While getting to know ourselves better can often be a route to empowerment and greater autonomy, we should be careful that it is the rich complexity of human nature that we are acknowledging rather than simply trivial categories which we can all too easily find ourselves falling back on for quick and easy answers.
Going against the flow
“Birds of a feather flock together” as the old saying goes. But can being surrounded by people who are very similar to each other be damaging?
I am prompted to ask this question by a number of otherwise unconnected observations that have recently occurred to me.

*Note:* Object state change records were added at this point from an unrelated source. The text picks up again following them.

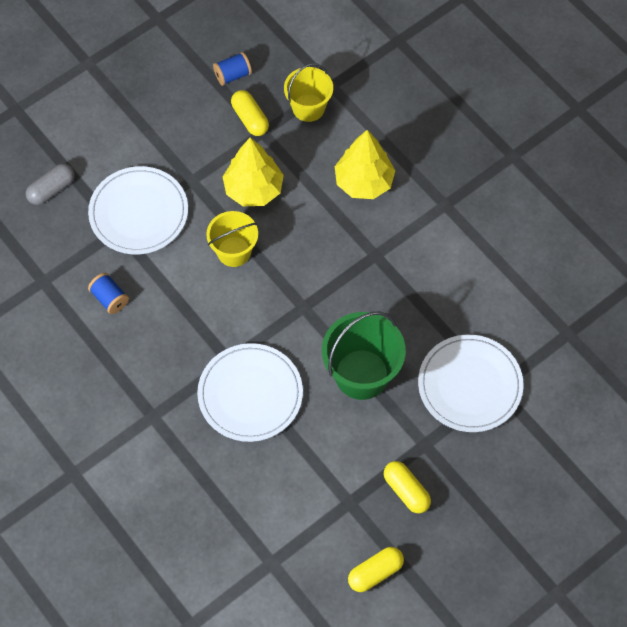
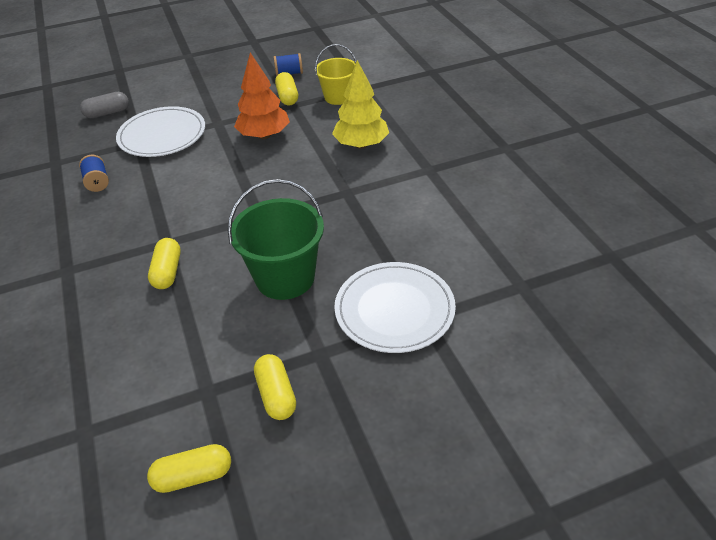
camera: 20 degrees right, 20 degrees down
white plate [197,343,303,442] -> yellow capsule [148,238,181,289]
yellow bucket [206,211,258,267] -> none
yellow tree [223,138,284,206] -> orange tree [234,52,290,139]

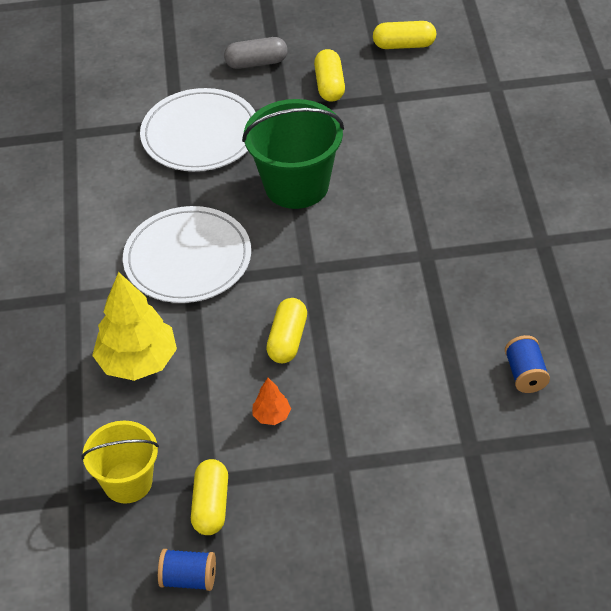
camera: 165 degrees left, 5 degrees up
grey capsule [80,92,129,118] -> grey capsule moved to [224,37,288,69]
white plate [116,106,205,157] -> white plate moved to [123,206,251,303]
yellow capsule [148,238,181,289] -> yellow capsule moved to [266,298,307,363]
orange tree [234,52,290,139] -> orange tree [252,378,291,425], size x0.45

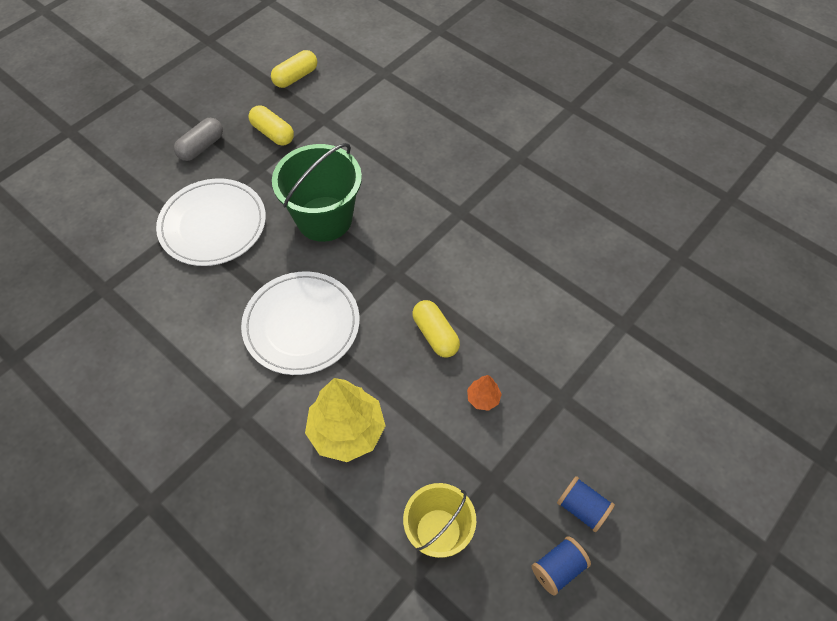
camera: 45 degrees left, 10 degrees up
yellow capsule [191,459,228,535] -> none
blue spool [505,335,550,393] -> blue spool moved to [557,476,615,532]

Yesterday I chaired an event at the RSA with the excellent Ian Leslie, talking about his book Born Liars. Leslie argued that self-deception is part and parcel of human nature. As he said, there is a phrase to describe people who have an accurate picture of how attractive, funny and charismatic they appear to others and that phrase is “clinically depressed”. Unless we kid ourselves that things will get better, there is very little chance that they will.
A member of the audience raised the question that Barbara Ehrenreich raised in her RSA lecture, namely, isn’t there something unseemly about promoting self-deception? Ehrenreich’s examples include the careers advisor who takes money to tell you that being made redundant is the best thing that ever happened to you.
There is a phrase to describe people who have an accurate picture of how attractive, funny and charismatic they appear to others and that phrase is “clinically depressed”
Leslie was not willing to go this far, but he did say that people who are prone to extreme self-deception are not well served if they are surrounded by other people with a similar degree of self-deception. This can lead to a delusional state in which people become quite removed from reality.
I have also been re-reading the seminal article by Thomas Pettigrew on “Intergroup Contact Theory”. One of his most interesting observations is that “in all samples, Europeans with outgroup friends scored significantly lower on five prejudice measures” That is to say, white Europeans that have BME friends are significantly less prejudiced that those who do not.
I was prompted to connect these two observation by the news that the Telegraph have published documents detailing plotting around the change of Prime Minister from Blair to Brown.
I do not have much to say about the details of the plotting but I do think it’s noteworthy that senior politicians tend to be surrounded by quite tight knit cabals of advisors. Apparently, Thatcher used to ask of new appointments, “Is he one of us?”
The advantages of having a closely connected group of quite similar advisors are obvious; loyalty, shared vision, team work, but there are disadvantages too. Teams made up of very similar individuals can become delusional, can adopt a bunker mentality and can fail to adapt to changes in circumstance. It takes a brave leader to bring in potentially disruptive individuals but sometimes it is the right thing to do.